Windhoek –Veterans of the Namibian liberation struggle narrate how the two-decade struggle for independence against the South African colonial administration began in a documentary to be launched soon.
The documentary produced by filmmaker, Richard Pakleppa, will be launched at the National Theatre of Namibia, in the capital Windhoek on July 27, 2014.
Film director, Pakleppa, and his production team of local talent spent four years working on the historical documentary, ‘Paths to Freedom’, which covers an important period in Namibia’s history, her path to national consciousness and her formation.
In the documentary, liberation icons, Namibia’s President Hifikepunye Pohamba; Founding President, Dr Sam Nujoma; Andimba Toivo ya Toivo; Mzee Kaukungwa; Helao Shityuwete; Kambo Shixungileeni; Ben Amathila; Gerson Veii, and many others, tell how they organised the struggle from the beginning of labour struggles and protests, to the launch of the armed struggle at Omugulugwombashe in 1966.
Women, among them Lahya Iyambo and Justina Amalwa, also tell of how, together with their families, they provided crucial support for the freedom fighters.
The film contains rare interviews with struggle heroes, John Nankudhu and Priskilia Tuhadeleni ‑ who passed away during the course of the production, as well as a unique interview with Philemon Shuuya Castro – who was deputy commander of SWAPO’s army in 1966 before being removed from his post in late 1967.
The production team used extensive archive footage and still images found in Namibia, South Africa and Germany as well as recently declassified South African military documents, said Leading Edge Management Consultants in a statement issued on July 5, 2014.
The Windhoek-based consultancy emphasised that ‘Paths to Freedom’ covers many key experiences in the formation of Namibia’s modern history up to 1966.
Such experiences include the degrading experience of contract labourers, the movement of peasants to find work all over Namibia and Southern Africa, the politicising and uniting impact of contract labour, the formation of Owamboland People’s Congress, Owamboland People’s Organisation and SWAPO, the Old Location shooting in 1959, the exodus of SWAPO activists and leaders to Tanganyika, events at the United Nations and the International Court of Justice, the conflicts with South African appointed tribal leaders, the visit of UN Investigator, Carpio, in the early 60’s, the return of the first SWAPO fighters to Namibia in 1965 and 1966, preparations for war and the Battle of Omugulugwombashe on August 26, 1966.
“The film’s fascinating interviews are supported by a poetic visual narration and an original sound track created by Hishishi Papa and Philip Miller.

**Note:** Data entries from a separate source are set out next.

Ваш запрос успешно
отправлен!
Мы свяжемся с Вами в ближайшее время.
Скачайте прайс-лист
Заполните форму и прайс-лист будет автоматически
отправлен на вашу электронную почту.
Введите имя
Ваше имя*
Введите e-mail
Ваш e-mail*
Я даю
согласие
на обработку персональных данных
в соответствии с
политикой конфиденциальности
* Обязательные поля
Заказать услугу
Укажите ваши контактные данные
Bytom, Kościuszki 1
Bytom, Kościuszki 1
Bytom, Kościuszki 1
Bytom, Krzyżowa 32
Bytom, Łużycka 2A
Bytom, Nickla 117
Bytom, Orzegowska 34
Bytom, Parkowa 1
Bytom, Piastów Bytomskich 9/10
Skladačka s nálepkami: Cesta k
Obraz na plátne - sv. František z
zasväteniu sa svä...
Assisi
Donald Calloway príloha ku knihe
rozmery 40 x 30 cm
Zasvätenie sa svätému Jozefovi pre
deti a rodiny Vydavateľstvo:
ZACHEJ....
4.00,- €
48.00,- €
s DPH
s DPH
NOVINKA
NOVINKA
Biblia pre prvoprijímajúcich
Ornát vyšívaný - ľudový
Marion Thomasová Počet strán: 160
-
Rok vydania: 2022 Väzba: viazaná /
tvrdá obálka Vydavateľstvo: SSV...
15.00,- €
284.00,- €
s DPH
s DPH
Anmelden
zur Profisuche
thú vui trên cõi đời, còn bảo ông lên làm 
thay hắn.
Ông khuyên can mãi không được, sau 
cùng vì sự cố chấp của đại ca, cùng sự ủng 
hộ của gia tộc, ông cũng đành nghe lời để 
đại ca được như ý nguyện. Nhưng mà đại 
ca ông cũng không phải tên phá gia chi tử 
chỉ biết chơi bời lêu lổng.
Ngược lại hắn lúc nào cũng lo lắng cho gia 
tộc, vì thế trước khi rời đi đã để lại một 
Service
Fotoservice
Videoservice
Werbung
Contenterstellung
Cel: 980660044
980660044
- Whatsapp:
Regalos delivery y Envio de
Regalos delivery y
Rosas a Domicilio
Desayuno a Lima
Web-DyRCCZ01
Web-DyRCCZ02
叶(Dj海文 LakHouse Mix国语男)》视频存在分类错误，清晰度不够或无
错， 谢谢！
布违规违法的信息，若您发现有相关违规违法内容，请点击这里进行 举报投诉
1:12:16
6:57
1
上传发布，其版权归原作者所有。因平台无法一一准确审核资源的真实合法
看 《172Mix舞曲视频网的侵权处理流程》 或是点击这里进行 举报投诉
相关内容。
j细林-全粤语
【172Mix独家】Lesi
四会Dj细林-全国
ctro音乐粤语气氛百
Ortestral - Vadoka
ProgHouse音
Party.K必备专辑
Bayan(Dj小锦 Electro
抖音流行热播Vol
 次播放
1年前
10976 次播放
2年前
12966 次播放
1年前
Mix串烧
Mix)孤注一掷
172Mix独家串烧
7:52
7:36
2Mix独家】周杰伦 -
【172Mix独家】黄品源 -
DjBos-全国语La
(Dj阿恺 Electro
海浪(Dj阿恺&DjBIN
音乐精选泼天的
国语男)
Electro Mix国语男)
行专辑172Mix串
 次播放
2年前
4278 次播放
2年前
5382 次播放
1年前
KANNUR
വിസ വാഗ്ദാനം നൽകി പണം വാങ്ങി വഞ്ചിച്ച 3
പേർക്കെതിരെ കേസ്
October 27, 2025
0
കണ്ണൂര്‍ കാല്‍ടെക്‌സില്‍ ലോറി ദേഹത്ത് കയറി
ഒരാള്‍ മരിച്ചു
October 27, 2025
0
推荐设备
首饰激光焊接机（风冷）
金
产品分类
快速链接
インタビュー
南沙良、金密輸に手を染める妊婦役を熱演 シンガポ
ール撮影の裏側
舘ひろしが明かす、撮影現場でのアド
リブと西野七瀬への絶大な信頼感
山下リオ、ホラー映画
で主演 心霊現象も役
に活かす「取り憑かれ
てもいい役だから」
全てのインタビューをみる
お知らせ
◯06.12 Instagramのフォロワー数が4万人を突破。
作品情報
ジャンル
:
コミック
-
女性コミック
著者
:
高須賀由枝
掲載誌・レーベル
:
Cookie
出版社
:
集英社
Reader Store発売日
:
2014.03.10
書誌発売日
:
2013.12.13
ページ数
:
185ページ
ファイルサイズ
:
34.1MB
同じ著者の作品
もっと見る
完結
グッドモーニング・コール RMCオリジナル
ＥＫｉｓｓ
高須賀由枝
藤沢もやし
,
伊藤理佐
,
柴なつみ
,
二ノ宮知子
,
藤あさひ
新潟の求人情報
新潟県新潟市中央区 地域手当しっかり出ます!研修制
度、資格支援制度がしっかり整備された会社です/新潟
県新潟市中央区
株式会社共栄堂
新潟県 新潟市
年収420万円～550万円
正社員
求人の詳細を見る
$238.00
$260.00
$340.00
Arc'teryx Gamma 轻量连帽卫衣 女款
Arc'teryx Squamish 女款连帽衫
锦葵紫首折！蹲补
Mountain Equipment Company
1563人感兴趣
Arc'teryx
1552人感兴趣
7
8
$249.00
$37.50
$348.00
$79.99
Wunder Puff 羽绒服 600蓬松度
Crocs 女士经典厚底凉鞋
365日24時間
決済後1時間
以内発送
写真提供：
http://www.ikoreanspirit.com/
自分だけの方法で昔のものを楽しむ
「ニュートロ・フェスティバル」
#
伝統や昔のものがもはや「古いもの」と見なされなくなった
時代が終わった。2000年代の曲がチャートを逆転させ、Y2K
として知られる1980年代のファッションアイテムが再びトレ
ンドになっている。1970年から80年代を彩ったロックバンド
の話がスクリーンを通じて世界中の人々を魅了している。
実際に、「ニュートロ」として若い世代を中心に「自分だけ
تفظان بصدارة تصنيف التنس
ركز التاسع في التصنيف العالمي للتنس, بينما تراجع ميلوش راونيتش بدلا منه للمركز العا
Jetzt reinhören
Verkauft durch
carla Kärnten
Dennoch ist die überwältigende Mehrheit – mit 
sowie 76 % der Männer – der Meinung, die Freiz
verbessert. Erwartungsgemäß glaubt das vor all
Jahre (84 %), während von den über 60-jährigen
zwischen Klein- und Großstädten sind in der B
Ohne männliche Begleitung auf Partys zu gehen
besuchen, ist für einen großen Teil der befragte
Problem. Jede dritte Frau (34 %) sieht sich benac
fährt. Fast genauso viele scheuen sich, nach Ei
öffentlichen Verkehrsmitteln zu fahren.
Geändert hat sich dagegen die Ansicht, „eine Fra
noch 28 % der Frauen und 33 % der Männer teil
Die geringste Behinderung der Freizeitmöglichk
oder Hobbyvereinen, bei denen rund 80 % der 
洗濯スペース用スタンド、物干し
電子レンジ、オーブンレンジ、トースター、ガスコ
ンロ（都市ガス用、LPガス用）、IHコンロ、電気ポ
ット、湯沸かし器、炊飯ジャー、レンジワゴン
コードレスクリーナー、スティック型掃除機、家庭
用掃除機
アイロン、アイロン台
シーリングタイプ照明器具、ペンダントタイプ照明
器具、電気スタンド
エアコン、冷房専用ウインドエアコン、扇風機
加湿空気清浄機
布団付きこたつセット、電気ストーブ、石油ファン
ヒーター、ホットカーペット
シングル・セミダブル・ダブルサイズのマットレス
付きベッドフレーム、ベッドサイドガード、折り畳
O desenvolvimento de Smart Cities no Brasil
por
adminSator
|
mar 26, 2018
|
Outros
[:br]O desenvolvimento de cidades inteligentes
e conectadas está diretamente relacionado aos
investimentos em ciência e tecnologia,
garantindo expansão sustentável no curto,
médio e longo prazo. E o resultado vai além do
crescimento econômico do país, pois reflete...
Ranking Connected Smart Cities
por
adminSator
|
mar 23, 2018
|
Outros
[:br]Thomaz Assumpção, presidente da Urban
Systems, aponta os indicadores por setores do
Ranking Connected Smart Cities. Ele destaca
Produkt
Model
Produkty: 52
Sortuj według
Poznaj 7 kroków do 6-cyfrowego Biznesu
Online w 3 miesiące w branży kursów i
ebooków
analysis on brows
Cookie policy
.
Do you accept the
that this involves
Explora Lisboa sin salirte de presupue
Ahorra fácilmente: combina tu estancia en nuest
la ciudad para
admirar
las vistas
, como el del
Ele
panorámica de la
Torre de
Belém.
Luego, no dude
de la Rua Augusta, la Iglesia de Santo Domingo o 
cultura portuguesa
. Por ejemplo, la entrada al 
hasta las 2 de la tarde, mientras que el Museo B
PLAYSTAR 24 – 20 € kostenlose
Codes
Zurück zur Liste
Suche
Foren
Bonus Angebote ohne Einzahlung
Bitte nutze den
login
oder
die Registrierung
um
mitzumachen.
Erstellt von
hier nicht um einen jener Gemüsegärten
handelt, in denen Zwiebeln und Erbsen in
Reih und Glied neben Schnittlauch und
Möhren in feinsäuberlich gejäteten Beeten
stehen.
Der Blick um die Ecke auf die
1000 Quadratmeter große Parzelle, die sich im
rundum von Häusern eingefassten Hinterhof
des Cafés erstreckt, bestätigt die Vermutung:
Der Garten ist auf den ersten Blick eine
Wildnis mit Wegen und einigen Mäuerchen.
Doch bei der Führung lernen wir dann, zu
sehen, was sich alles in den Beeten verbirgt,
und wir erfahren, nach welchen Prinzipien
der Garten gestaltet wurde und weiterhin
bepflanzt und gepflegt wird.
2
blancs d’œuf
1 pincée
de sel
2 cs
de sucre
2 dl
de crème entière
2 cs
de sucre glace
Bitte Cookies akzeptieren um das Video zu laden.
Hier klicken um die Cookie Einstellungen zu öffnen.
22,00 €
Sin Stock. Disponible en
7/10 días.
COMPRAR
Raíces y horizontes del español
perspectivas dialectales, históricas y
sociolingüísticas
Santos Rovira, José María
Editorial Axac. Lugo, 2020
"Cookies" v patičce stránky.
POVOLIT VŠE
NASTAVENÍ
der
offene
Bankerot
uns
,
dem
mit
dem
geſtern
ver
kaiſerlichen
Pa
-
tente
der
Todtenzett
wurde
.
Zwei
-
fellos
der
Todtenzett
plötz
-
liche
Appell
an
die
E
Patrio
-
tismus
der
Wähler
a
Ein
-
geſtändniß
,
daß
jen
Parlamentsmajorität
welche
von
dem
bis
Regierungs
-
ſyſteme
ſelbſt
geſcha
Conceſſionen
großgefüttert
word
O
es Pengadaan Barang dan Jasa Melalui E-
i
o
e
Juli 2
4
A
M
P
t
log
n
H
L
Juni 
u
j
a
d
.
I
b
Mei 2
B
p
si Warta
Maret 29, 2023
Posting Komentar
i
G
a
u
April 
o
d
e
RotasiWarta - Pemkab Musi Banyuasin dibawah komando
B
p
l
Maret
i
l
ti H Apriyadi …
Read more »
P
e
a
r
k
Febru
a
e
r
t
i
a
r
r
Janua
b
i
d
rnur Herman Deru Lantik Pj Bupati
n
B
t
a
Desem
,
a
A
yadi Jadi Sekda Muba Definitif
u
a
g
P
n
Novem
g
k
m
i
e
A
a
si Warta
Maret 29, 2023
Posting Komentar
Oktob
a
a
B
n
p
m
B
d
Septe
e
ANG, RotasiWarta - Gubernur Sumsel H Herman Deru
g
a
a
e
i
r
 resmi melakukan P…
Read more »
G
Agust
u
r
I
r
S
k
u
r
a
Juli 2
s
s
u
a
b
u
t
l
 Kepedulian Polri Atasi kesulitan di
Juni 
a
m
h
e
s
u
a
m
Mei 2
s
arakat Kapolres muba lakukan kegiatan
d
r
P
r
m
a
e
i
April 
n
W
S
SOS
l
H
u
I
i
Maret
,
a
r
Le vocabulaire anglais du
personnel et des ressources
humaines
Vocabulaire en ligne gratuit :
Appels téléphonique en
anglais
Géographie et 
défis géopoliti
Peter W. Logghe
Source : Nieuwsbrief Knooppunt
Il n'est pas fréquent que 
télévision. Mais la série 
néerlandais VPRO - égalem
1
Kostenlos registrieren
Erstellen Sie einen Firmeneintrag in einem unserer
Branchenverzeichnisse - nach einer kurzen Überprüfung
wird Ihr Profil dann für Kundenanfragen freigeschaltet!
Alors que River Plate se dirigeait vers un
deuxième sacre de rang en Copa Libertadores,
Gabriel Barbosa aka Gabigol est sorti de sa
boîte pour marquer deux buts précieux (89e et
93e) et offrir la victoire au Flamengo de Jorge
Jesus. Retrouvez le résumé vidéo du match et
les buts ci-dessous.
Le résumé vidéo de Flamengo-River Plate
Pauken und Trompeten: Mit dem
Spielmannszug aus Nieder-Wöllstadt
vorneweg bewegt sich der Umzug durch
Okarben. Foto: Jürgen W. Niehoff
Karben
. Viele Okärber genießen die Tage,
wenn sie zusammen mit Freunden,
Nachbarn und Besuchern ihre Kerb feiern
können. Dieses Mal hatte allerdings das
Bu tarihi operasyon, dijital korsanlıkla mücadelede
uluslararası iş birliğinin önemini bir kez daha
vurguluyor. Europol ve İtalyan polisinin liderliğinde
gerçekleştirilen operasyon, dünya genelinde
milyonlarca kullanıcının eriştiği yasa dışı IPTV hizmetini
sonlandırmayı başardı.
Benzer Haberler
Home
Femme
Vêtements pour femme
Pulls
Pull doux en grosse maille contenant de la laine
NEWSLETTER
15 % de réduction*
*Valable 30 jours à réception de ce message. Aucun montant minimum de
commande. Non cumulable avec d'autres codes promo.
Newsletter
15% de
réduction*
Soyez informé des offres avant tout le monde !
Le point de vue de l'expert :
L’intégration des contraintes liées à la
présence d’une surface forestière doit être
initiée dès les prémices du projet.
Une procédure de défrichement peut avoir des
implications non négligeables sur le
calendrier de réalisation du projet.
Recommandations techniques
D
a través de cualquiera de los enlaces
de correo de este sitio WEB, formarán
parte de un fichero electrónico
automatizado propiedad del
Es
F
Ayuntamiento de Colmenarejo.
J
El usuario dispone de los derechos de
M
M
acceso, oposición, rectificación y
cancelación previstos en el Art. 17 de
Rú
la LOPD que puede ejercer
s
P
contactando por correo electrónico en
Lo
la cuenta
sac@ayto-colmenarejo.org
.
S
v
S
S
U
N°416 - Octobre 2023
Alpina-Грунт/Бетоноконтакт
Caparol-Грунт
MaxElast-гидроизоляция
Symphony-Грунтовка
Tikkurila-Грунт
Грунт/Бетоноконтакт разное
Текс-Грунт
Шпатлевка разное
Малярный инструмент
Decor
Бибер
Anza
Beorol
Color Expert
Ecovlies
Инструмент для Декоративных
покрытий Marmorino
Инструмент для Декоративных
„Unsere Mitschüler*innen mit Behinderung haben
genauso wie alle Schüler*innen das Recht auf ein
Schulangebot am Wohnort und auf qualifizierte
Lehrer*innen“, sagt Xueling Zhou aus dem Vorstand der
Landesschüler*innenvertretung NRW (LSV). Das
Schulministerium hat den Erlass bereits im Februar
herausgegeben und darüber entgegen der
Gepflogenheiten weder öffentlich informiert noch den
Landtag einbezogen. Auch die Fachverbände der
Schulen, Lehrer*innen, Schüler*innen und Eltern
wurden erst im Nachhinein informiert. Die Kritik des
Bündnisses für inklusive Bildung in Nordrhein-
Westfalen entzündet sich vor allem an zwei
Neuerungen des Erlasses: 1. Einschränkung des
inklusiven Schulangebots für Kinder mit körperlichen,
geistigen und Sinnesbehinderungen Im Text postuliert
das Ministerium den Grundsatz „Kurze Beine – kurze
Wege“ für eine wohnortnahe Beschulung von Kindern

The narrative voice of the film is Tshoopara Johannes Tshoopara,” said Leading Edge Management Consultants, which deals with publicity and distribution of ‘Paths to Freedom’.
About 1 300 copies of the DVD will be distributed for free to schools, museums, multi-purpose centres and education institutions nationwide.
“And the DVDs will be accompanied by a facilitator’s guide, for use of the film for teaching purposes and for discussion and dialogue on the aspects of Namibia’s history that are presented in ‘Paths to Freedom’. Beyond this, the film will be available for sale with half the proceeds of all sales going to the Robben Island Veterans Trust Fund,” said Leading Edge Management Consultants.
The film was produced by On Land Productions, in partnership and with support from various institutions including the National Archives of Namibia and the Ministry of Veteran’s Affairs, the Embassy of Finland, First National Bank of Namibia, Namibian Broadcasting Corporation, the Namibia Film Commission, and the Carl Schlettwein Foundation in Basle, Switzerland.